彫刻家に聞く「石の魅力とは?」

このシリーズでは彫刻家が感じている「石の魅力とは何なのか?」、「なぜ石で彫刻を作っているのか?」ということをお聞きしていきます。今回は彫刻家の西巻一彦さんと井上京太さんのお二人に語ってもらいました。

「思うようにいかない面白さ」西巻一彦さん

石の魅力は彫ったり磨いたり、ノミの入れ方とか、極端じゃないんだけどデリケートで、やり様によっては奥が深い。そういった感じがするよね。

石の色に合ったフォルム、っていうのも制作しているうちに自分の中で出てきます。中でも小松石はこういうフォルムにしたいなぁとか、こういう表現にしたいなぁ、といった想いを表現しやすい。自分の心の中が映せる石かな。

大学2年の時に絵画への選択肢もあったのですが、彫刻の先生に「お前ちょっと生意気だから立体やってみろよ」と誘われて(笑)。最初は石ではなくて木を彫ったんだけど、それが面白かった。石では最初に小松石を彫ったんだけど立体は絵を書く様にはいかない。どんなに頑張っても素人さんの作品にしかならなかった。それで悔しくてね。

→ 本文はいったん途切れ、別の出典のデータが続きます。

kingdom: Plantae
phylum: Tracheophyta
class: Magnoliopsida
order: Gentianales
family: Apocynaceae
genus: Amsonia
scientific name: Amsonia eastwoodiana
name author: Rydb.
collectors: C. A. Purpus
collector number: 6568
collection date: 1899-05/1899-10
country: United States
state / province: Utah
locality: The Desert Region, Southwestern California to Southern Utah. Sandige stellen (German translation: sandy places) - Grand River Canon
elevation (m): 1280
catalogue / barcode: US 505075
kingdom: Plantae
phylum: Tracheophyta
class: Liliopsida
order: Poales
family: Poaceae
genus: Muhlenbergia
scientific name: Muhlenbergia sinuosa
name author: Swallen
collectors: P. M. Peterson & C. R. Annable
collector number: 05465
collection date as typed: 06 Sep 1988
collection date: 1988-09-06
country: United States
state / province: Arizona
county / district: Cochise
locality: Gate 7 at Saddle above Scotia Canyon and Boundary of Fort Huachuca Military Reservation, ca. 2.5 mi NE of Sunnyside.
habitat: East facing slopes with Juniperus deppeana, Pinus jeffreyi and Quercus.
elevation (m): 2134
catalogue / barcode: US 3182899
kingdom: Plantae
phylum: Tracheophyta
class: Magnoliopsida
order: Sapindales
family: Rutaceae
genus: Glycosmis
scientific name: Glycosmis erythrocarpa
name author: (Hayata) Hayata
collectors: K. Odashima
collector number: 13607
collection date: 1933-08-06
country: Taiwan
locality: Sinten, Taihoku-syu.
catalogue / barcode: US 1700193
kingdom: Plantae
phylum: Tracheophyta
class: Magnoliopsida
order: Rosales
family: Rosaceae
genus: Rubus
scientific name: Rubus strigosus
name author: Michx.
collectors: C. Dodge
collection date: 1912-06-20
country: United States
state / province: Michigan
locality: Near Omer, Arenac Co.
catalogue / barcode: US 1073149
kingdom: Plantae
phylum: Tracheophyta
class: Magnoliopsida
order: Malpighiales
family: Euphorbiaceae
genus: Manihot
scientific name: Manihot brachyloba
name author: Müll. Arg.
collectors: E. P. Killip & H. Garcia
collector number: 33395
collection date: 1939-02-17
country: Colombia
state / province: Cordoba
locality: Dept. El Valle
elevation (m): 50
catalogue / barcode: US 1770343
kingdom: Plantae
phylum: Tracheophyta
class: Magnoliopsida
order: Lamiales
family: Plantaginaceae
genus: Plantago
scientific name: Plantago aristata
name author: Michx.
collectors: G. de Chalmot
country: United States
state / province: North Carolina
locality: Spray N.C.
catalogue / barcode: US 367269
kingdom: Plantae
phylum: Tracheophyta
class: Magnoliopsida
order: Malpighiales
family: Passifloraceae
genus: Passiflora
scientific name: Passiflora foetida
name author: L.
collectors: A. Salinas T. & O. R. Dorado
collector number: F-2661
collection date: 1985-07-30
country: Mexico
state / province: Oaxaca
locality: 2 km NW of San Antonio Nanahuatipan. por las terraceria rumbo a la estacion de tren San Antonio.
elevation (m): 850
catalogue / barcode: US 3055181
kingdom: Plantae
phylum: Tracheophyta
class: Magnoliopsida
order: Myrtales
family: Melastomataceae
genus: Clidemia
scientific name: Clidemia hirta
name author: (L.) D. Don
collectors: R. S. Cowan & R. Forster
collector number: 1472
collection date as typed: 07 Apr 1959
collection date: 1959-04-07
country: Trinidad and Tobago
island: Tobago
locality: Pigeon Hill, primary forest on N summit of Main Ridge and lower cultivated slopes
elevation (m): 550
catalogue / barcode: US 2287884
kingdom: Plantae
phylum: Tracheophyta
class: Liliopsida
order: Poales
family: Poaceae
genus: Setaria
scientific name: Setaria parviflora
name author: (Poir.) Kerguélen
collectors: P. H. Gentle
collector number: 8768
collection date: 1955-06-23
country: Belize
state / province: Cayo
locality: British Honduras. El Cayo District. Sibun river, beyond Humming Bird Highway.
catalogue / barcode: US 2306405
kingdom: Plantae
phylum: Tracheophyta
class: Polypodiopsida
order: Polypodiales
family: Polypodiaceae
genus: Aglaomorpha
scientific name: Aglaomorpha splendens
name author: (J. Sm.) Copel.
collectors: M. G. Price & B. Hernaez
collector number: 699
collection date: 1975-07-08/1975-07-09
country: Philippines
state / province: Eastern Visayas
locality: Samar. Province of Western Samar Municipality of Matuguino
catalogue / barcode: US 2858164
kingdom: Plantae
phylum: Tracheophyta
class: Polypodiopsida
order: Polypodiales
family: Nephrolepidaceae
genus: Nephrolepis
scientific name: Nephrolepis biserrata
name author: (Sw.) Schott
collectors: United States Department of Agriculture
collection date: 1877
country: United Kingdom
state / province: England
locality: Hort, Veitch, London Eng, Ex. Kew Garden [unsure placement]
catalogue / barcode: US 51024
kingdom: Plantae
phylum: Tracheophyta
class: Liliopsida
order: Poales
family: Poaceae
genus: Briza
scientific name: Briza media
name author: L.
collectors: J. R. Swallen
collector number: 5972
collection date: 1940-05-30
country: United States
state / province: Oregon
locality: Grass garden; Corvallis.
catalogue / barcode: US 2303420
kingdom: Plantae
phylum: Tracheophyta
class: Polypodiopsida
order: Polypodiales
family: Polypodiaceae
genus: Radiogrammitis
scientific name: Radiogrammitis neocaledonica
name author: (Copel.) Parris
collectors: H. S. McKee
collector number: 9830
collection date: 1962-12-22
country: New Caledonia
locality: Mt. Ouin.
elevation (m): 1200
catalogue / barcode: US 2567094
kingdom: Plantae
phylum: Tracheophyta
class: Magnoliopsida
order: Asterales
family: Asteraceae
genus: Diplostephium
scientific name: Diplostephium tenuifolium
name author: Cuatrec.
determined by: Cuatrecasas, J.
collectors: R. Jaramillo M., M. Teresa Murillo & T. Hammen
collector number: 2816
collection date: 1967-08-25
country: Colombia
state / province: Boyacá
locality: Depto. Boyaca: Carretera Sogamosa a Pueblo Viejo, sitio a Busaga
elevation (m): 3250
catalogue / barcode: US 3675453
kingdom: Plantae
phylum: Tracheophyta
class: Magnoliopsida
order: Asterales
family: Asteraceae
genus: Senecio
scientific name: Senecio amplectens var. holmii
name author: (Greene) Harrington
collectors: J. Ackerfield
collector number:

「じゃあ、いっちょやってやるか」みたいな感じで石を彫り始めたんです。最初からうまくいっちゃうと何だこんなものかといった感じで飽きちゃったかもしれないけど、立体ってこんなに難しいのかという悔しさが、良かったのかもしれないね。

西巻一彦さん

当時は絵を書いたり、デッサンはしていたけれども、あくまでも絵というか、平面的なものの見方しか出来ていなかったから、いざ石の塊から立体を彫るとなったら、すごく難しくて。全然不器用で、俺っていったい今までどういう目つきでものを見ていたのかなって思って。それから石にハマってしまって、なんとか自分の思う形を作りたいという気持ちになっていった。

大学の時に小松石で何点か彫ったんだけど、小松が自分のやりたいことにマッチしたんじゃないかな。相性が良かったんだけど、ただやっぱり思うようにいかない。

前にインタビューを受けた時には「石とダンスを踊る」って言ったんだけど、作る側が力で押し込めちゃうんじゃなくて、石の持っている個性と自分の持っているものをどうやってダンスを踊って1つの作品にするか。石とダンスを踊りながら自分の作りたいものを作っていく。今もイメージはそんな感じかなぁ。

「頑張ったら答えてくれる素材」井上京太さん

石っていうのはどうにもならないくらい大変な素材。だけれども、頑張ったら答えてくれる。そういう感じが好きになった理由かなぁ。

井上京太さん

石は実在の強さを兼ね備えている、練り物とは違う確かな素材感というのがあるし、磨くと鋼みたいな強い感じにもなるけど、磨きっていうのは光らせる為にあるわけじゃない。形を極限まで磨き込んで、作品のフォルムを際立たせるものっていう感じ。そういう所が磨いた石の魅力なんじゃないかな。

光を跳ね返す様な感じもあるから、光を使って存在感を表すっていうことを考えて、大理石を使って作品を作ったりもしています。自分のテーマに沿った素材なり形なりっていうのがあると思うので、そういったことを意識して作品づくりに取り組んでいます。